This takes advantage of 2 things:

  1. .NET provides a NOW static property which provides the current datetime
  2. DateTimes have a DATE property which gives you just the date stripping off the specific time within that date (it always returns 12:00am).

With this you can do things like:

PS> dir > t4.txt
PS> dir |where {isToday $_.lastwritetime}

    Directory: Microsoft.PowerShell.Core\FileSystem::C:\ps


Mode                LastWriteTime     Length Name
----                -------------     ------ ----
-a---          9/6/2006   8:20 AM      47086 t4.txt

 

That is great but sometimes you want to know Recent things not just the things that happened today.  For that I put together another function to deal with that:

function isWithin([int]$days, [datetime]$Date)
{
    [DateTime]::Now.AddDays($days).Date -le $Date.Date
}

Note that this doesn't deal with the case of providing dates in the future - that isn't something I do much but if you do, this function won't help you.

This is how I get all the application events that occured within the last 2 days

PS> get-eventlog application -newest 2048 |where {isWithin -2 $_.TimeWritten}

Index Time          Type Source                EventID Message
----- ----          ---- ------                ------- -------
15491 Sep 06 08:14  Erro Userenv                  1054 Windows cannot obtain the domain controller name for your com...

PROBLEM DETAILS
Can you extend the text on PowerShell date-filtering functions, picking up after its final line? None of the data that follows is needed for this.

PROVIDED RECORDS
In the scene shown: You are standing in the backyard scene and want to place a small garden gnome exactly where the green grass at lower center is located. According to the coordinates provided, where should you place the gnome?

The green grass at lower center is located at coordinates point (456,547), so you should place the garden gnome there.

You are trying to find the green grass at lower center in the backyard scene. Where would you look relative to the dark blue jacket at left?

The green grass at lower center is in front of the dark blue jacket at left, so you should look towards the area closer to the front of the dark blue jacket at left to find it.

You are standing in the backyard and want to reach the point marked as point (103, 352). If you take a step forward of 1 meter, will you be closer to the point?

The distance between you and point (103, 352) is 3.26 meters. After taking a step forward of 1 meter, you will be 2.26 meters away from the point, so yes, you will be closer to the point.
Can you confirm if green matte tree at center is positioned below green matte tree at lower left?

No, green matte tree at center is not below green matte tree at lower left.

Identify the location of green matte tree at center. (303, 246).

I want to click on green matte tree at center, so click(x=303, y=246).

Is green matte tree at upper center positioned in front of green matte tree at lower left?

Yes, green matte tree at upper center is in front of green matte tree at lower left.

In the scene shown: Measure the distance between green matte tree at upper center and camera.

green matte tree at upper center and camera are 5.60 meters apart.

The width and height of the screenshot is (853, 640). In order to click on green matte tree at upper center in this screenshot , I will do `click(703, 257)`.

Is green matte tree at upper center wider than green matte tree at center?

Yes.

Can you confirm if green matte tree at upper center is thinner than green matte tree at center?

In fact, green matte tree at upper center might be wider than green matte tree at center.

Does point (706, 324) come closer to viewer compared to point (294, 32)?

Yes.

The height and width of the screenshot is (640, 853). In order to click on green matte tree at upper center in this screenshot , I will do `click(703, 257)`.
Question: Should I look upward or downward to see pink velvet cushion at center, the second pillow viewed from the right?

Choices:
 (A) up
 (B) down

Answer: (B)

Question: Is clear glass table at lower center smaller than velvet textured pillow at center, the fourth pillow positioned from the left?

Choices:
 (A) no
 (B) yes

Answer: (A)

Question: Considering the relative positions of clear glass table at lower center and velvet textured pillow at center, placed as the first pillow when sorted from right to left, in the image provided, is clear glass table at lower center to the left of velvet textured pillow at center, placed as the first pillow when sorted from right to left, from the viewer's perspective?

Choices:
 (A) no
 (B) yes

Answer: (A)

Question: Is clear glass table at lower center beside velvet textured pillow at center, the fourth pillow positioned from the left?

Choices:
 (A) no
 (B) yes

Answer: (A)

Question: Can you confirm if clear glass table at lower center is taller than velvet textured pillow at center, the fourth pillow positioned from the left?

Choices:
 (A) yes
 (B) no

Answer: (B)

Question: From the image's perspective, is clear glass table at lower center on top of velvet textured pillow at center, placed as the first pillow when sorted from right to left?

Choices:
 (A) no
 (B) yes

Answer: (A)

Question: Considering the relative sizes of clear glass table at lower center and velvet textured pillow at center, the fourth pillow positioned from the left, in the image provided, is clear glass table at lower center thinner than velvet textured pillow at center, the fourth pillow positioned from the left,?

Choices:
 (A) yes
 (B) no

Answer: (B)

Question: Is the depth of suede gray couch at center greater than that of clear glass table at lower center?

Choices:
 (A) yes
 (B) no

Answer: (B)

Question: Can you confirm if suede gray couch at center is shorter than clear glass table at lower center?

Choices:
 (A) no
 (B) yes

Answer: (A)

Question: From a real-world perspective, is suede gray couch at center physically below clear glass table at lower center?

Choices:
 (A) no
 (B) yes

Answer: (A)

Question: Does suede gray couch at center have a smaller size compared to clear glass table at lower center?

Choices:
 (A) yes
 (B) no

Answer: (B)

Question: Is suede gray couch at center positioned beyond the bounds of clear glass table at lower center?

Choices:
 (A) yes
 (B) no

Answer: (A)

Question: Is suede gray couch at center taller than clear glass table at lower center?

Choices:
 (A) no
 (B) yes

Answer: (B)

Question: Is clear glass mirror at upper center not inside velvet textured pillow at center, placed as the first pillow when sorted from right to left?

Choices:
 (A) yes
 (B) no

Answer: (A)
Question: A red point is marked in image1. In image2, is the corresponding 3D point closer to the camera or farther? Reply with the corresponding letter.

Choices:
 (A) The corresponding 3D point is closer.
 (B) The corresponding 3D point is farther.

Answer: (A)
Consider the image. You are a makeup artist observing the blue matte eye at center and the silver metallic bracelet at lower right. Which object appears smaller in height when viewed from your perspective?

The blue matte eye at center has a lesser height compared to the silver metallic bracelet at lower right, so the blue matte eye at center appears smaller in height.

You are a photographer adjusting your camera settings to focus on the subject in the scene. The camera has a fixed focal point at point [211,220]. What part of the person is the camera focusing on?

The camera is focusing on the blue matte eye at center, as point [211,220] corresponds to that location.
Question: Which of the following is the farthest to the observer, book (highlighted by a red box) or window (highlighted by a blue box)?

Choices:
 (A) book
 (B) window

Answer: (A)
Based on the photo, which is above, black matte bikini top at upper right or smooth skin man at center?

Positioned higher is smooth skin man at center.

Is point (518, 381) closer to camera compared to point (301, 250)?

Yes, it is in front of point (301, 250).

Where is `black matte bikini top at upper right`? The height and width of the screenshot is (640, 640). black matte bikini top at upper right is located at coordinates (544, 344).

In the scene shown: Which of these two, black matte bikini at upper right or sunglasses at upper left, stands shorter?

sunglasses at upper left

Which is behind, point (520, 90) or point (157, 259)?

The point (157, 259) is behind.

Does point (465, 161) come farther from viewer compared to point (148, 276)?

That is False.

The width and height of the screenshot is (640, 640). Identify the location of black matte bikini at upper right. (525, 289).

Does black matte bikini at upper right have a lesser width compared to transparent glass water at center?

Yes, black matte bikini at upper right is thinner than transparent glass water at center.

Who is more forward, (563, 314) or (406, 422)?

ANSWER FOR THIS EXERCISE
15490 Sep 06 08:14  Erro Userenv                  1054 Windows cannot obtain the domain controller name for your com...
15489 Sep 06 08:14  Erro Userenv                  1054 Windows cannot obtain the domain controller name for your com...

....

 

Enjoy!

Jeffrey Snover [MSFT]
Windows PowerShell/Aspen Architect
Visit the Windows PowerShell Team blog at:    http://blogs.msdn.com/PowerShell
Visit the Windows PowerShell ScriptCenter at:  http://www.microsoft.com/technet/scriptcenter/hubs/msh.mspx

 

PSMDTAG:DOTNET: Datetime

PSMDTAG:FAQ: How can I find all the things that happened today?

PSMDTAG:FAQ: How can I find all the things that happened within the last x days?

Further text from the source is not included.